White House be damned.
* * * * *
One other factor makes my theory more plausible, or perhaps I should say less insane.
Having been burned badly with Mitt Romney, who was nominated in 2012 to face off against President Obama despite his questionable conservative bona fides, it is unlikely that the party will nominate anyone in 2016 who has even a faint whiff of moderation about him.  (Yo diehards: Romney still would have lost the election if he had won the swing states of Florida, Ohio and Virginia.) 
This no-fly list includes New Jersey Governor Chris Christie, who despite my assertions here, may be mortally wounded by revelations that he took political bullying and New Jersey's pay-to-play political culture to new heights.
(Meanwhile, for a list of lessons not learned in 2012 and since, check out "What Could Possibly Go Wrong?," my take on the Romney-Ryan collapse.) 
Beyond Little Ricky Santorum, whose claim to fame is that he was the last conservative clown standing in the Republican presidential primary clown car in 2012, the list of the party's presidential wannabes is a Who's Who of national unelectables.  Heck, even Ronald Reagan would be unable to get the nomination if he were alive today.
* * * * *
Back to that math thing: The problem within the problem for the Republican Party is that because of its continuing refusal to compromise on anything on the national level while alienating vast swaths of voters, the Democrats begin the 2016 presidential race with 246 electoral votes. They are California (55), Connecticut (7), Delaware (3), District of Columbia (3), Hawaii (4), New Hampshire (4), Illinois (20), Maryland (10), Massachusetts (11), Maine (4), Minnesota (10), Michigan (16), New York (29), New Jersey (14), Oregon (7), Pennsylvania (20), Rhode Island (4), Vermont (3), Wisconsin (10) and Washington (12).
Sure, you can quibble about a couple of these states, but the fact remains that the Democrats' traditional political base remains as solid as the Rock of Gibraltar and only 24 more electoral votes are needed to win it all.

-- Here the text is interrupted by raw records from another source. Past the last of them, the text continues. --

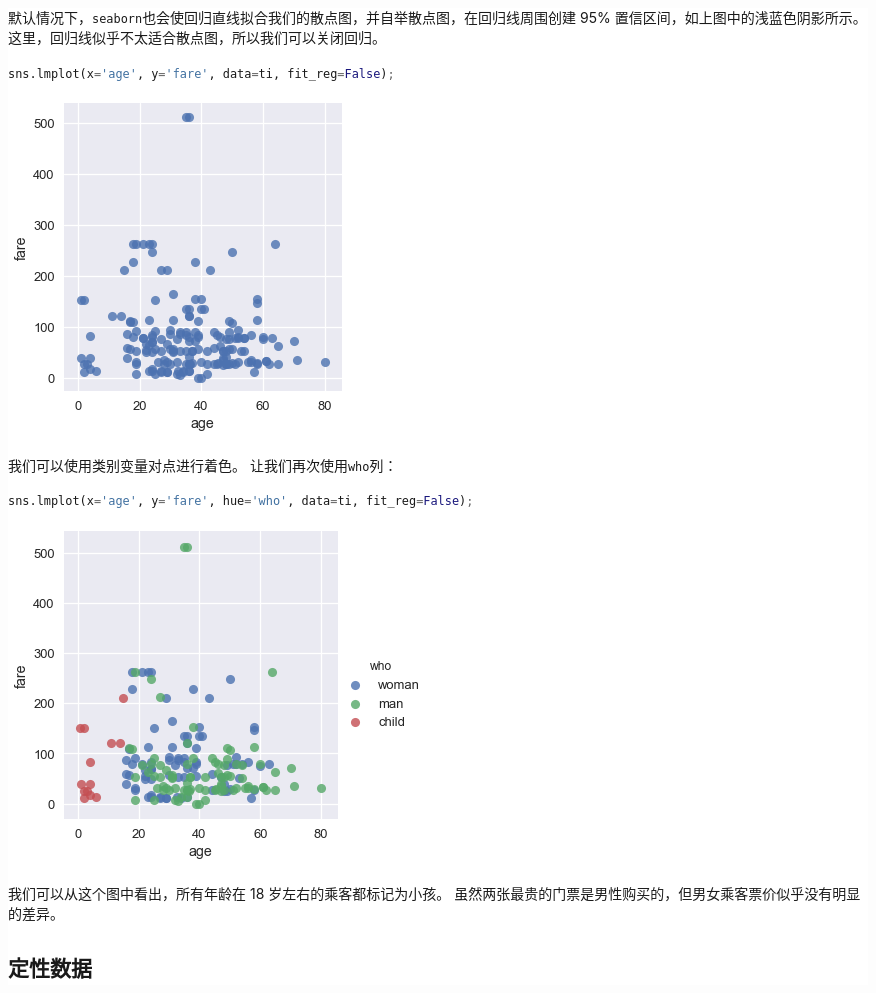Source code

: 默认情况下，`seaborn`也会使回归直线拟合我们的散点图，并自举散点图，在回归线周围创建 95% 置信区间，如上图中的浅蓝色阴影所示。 这里，回归线似乎不太适合散点图，所以我们可以关闭回归。

```py
sns.lmplot(x='age', y='fare', data=ti, fit_reg=False);
```

![](img/6-9.png)

我们可以使用类别变量对点进行着色。 让我们再次使用`who`列：

```py
sns.lmplot(x='age', y='fare', hue='who', data=ti, fit_reg=False);
```

![](img/6-10.png)

我们可以从这个图中看出，所有年龄在 18 岁左右的乘客都标记为小孩。 虽然两张最贵的门票是男性购买的，但男女乘客票价似乎没有明显的差异。

## 定性数据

Further complicating matters for Republicans is that political parties used to run on their accomplishments, but the GOP is unable to point to a single accomplishment since the eight year Bush-Cheney sinkhole.  That is unless you consider attacks on the president, some of them thinly veiled racism, hindering efforts to jumpstart a still struggling economy and shutting down government to be accomplishments.
* * * * *
I rest my case.
Uh, not so fast there.  Back to that "at least by honest means" thing: With ample assists from fabulously wealthy fascist oligarchs like the Koch Brothers, manipulating the rules of the game through laws to allow states to proportionally award their electoral votes to the popular vote winner in each congressional district, and a Supreme Court that has become a de facto arm of the Republican Party, anything is possible in 2016.
Still, for the time being, expect another Democratic landslide -- and the possibility that key Republicans don't give an elephant's ass if that is the case.